New production company reinvents classic plays

Producer Jonathan Hirsh and actor-director Ryan Seeley have formed a new theatrical production company whose mandate is to reinvent classic plays with an edgy and contemporary twist.

This summer, after they raised $35,000, their production company, Remain in Light Productions, produced its first two plays, House and Waiting for Godot, at The Paper Mill Theatre in Todmorden Mills in Toronto.

The duo met eight years ago while Hirsh was a student and Seeley his drama teacher at Metropolitan Preparatory Academy, a private school in Toronto.

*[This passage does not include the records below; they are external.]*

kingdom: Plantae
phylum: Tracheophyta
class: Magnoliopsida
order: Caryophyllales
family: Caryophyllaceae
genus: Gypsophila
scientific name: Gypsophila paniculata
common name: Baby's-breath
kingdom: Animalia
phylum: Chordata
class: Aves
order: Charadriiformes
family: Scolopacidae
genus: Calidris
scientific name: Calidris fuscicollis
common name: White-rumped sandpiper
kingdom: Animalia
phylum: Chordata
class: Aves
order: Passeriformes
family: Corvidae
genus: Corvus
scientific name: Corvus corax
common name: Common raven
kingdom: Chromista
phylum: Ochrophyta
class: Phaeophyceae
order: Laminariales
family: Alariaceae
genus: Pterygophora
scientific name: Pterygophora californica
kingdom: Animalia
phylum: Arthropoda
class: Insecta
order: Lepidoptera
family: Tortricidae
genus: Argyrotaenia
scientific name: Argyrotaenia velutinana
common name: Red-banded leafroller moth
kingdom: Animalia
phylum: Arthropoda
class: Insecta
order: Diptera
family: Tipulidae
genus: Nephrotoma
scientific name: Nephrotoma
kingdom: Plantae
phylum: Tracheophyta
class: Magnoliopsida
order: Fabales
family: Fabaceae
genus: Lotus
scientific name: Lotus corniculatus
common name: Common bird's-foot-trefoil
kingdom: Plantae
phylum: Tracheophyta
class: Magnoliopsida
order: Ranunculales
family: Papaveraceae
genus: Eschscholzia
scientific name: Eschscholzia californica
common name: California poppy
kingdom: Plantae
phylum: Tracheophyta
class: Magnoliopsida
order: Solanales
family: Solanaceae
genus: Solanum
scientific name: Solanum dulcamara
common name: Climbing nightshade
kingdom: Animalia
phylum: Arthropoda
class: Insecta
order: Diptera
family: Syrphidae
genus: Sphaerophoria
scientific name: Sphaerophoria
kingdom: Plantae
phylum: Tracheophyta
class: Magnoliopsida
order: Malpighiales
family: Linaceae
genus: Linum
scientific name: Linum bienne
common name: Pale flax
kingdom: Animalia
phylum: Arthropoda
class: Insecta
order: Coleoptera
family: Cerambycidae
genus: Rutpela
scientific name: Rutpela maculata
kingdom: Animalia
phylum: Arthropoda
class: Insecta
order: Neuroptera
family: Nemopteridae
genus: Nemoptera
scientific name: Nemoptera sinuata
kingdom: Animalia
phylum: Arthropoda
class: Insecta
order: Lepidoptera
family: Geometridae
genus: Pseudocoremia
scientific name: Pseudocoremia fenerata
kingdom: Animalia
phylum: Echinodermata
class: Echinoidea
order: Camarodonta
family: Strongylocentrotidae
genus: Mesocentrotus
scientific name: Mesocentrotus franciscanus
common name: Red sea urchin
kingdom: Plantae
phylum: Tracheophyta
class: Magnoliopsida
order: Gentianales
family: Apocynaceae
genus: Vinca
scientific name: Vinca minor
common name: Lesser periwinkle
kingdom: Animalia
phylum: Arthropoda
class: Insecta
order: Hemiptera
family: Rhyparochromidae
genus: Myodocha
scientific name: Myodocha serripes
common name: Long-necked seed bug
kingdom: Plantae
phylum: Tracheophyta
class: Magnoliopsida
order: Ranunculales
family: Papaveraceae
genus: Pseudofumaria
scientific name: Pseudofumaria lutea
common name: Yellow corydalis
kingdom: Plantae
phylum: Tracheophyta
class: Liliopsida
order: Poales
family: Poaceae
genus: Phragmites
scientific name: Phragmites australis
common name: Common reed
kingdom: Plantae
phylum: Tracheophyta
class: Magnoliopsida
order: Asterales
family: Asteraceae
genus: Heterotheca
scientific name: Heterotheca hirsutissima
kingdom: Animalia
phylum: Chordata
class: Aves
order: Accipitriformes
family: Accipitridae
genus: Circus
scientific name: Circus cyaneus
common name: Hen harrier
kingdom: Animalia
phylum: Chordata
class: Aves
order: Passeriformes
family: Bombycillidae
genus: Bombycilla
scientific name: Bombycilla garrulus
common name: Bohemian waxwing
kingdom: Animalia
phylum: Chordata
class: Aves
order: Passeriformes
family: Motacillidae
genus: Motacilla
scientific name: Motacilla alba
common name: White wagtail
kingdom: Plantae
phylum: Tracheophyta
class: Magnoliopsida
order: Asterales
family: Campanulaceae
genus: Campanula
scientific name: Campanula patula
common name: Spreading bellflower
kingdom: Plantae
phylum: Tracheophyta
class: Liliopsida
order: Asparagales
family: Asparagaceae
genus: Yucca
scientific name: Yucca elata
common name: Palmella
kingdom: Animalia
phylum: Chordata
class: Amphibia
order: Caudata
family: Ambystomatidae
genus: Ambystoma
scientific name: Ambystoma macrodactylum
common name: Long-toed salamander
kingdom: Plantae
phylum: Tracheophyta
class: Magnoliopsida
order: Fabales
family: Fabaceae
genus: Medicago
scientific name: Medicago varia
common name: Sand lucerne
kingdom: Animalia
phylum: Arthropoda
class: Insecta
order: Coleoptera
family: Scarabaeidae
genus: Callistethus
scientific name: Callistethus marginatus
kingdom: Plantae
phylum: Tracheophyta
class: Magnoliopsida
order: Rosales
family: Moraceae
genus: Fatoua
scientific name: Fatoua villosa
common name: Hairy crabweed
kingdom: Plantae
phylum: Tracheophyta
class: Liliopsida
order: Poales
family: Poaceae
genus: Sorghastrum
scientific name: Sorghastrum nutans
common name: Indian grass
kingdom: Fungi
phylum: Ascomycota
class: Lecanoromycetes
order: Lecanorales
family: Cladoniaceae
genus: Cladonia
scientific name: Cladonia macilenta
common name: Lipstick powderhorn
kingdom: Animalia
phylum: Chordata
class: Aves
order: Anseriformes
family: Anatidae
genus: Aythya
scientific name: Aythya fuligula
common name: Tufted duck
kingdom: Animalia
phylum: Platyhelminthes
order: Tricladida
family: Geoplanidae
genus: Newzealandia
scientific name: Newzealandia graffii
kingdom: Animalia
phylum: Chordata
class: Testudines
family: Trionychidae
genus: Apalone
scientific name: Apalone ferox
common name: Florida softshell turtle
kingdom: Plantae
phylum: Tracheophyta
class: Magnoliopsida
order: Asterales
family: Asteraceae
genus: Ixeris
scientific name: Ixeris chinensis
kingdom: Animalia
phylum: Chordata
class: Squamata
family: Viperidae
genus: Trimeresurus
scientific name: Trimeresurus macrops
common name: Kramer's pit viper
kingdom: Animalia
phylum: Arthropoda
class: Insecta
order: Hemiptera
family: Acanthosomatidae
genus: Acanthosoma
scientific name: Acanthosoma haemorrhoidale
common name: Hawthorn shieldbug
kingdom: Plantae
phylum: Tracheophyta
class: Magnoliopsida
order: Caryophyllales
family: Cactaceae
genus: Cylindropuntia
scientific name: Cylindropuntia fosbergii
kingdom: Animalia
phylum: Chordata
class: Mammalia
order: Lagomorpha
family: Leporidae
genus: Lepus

“We were so sick of talking about it [starting a production company], I thought we’d better do it already, so I found funding for the show within three days, got the rights and found a theatre that was available for a month,” Hirsh, 21, said. “Somehow it all magically [came together] – a star was following us so we got the show up.”

Canadian playwright Daniel MacIvor’s House is a one-man interactive play about Victor, a character who shares his tragic life story with the audience as he loses his grip on reality. Seeley, in the role of Victor, approaches his performance differently than MacIvor did.

“It’s Ryan’s personality that comes through,” Hirsh said. “The pacing is much slower than MacIvor would do it, but that helps to bring the text forward and you understand the character of Victor, since timing, design and staging of the show influence what you receive from the text.”

Hirsh and Seeley set Samuel Beckett’s Waiting for Godot in Nazi Germany and changed wealthy landowner Pozzo to a Nazi soldier.

“Because Pozzo’s speech to his slave Lucky is based on harsh words – the way he speaks of humanity, we were inspired to look at his character as one of the most despicable people to land in our time,” Hirsh said.

“It seems logical to make Lucky his Jewish slave so that’s our recasting. That’s part of the reason we set it in World War II. We know people are saying, ‘Let’s not let this [the Holocaust] happen again, let’s not forget,’ but every day you turn on the news and read of genocide – all over the world, it’s happening.

“Also, we want to bring it to the consciousness of others, so our reasoning is based on the text, our research of Beckett’s lifestyle and time in history,” Hirsh says.

The entertainment business runs in Hirsh’s family. His father, Michael, co-founded and ran one of Canada’s largest animation companies, Nelvana, and his mother, writer-producer Elaine Waisglass, has been involved with CBC Radio and various television productions.

Hirsh has worked in improv productions as house manager for Bad Dog Theatre; a lighting assistant on the preschooler hit Doodlebops; and has toured with jazz musician DK Ibomeka through Canada and Europe as a lighting director. Last year, Hirsh and director Rodrigo Pizza created Ibomeka’s music video Someone to Love Me.

Hirsh heads back to the California Institute of Arts this month to complete his bachelor of fine arts in design and production, and he plans to tour House and Waiting for Godot outside of Toronto, while he and Seeley work on Remain In Light’s 2009 season.